Zuvor hörten sich die fünf Experimentalmusiker aus Baltimore alte Ramones-Songs und frühe Techno-Werke an. Das fertige Album klingt in ihren Ohren wie ein «elektronischer Trommelkreis», wie es Geologist (mit bürgerlichen Namen Brian Weitz) in einem Interview ausdrückte. Ein Punk-Album ist das Werk dennoch nicht. Man hört den Songs nicht an, woher sie ihre Inspiration nehmen.
Diese Musik klingt so getrieben und gehetzt, als käme sie aus dem Mixer. Lässt man sich auf sie ein, ist man nach vierzig Minuten beinahe ausser Atem. Nur unbedingte Hingabe kann einen vor Überforderung schützen. Der dichte Klangteppich, den die sich überlappenden Gesangsstimmen von Avey Tare (David Portner) und Panda Bear (Noah Lennox) begleiten, erinnert an den Informations-Overkill, dem wir täglich ausgesetzt sind, und er schützt zugleich auch davor: Multitasking kann man bei dieser Musik vergessen.
Fans des Mainstreams werden sich darüber freuen, dass das neue Album «Painting With» an die heitere Grundstimmung der vorletzten CD «Merriweather Post Pavilion» (2009) erinnert, mit dem Animal Collective ihren grössten Erfolg feierten. Das lüpfige Eröffnungsstück «FloriDada» fährt einem besonders in die Ohren. Avey Tare ist zwar nicht gerade bekannt für politische Statements, die Hymne auf den Sonnenstaat schrieb er aber als Reaktion auf die Radiosendung «Dumme Dinge, die Menschen in Florida gerade tun». Diese ist für ihn ein Sinnbild für das zerbröckelnde Zusammengehörigkeitsgefühl der Amerikaner. Dem wollte er entgegenwirken.

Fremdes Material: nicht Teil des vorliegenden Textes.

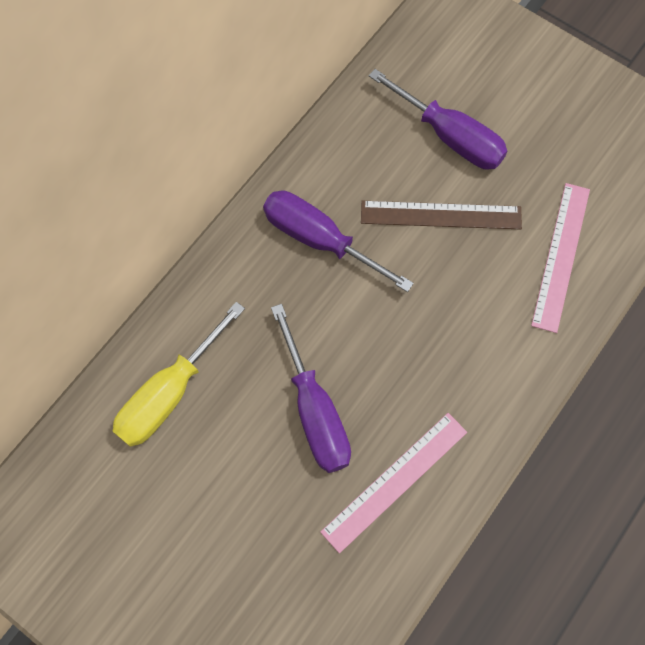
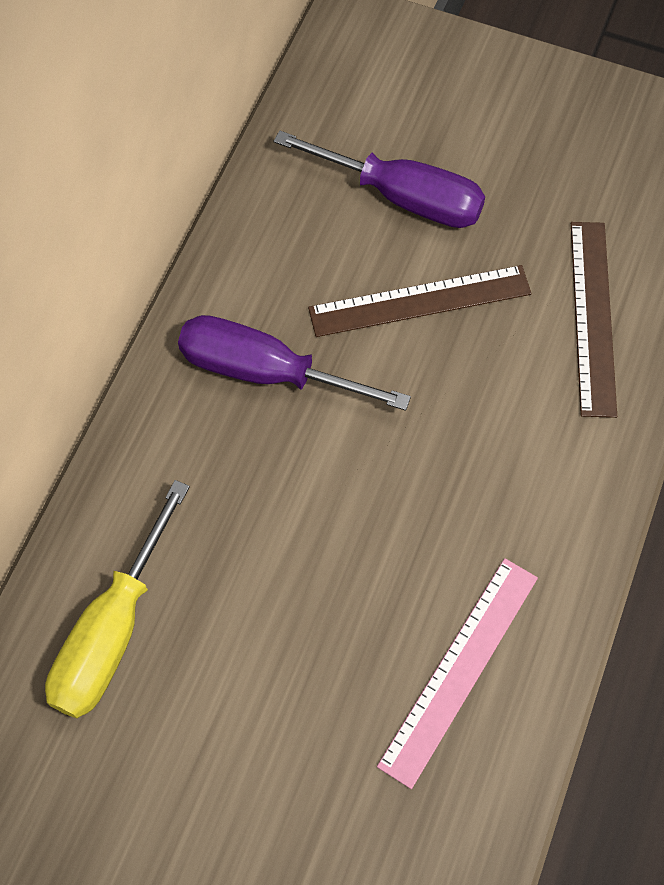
camera: 15 degrees left, 5 degrees down
purple screwdriver [271,304,351,473] -> none
pink ruler [531,183,590,333] -> brown ruler [571,222,617,418]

Zum Album gibt es auch eine App, mit der man die Musik auf dem Touchscreen visuell darstellen kann. Das ist wie damals mit den Fingerfarben im Kindergarten und bereitet eine kindliche Freude. Selbst das Aufhängen des Kunstwerks am Kühlschrank der Familie hat sein digitales Pendant auf Twitter gefunden. Die Band war schon in der Vergangenheit daran interessiert, Bilder für ihre Musik zu schaffen: zum Beispiel mit dem psychedelischen Film «ODDSAC» (2010) oder ihrer Performance «Transverse Temporal Gyrus» (2012) im Guggenheim-Museum in New York. Mit der App haben die Musiker sich nun den Wunsch erfüllt, ihre Fans an diesem Entstehungsprozess teilhaben zu lassen. So geht Höhlenmalerei im 21. Jahrhundert.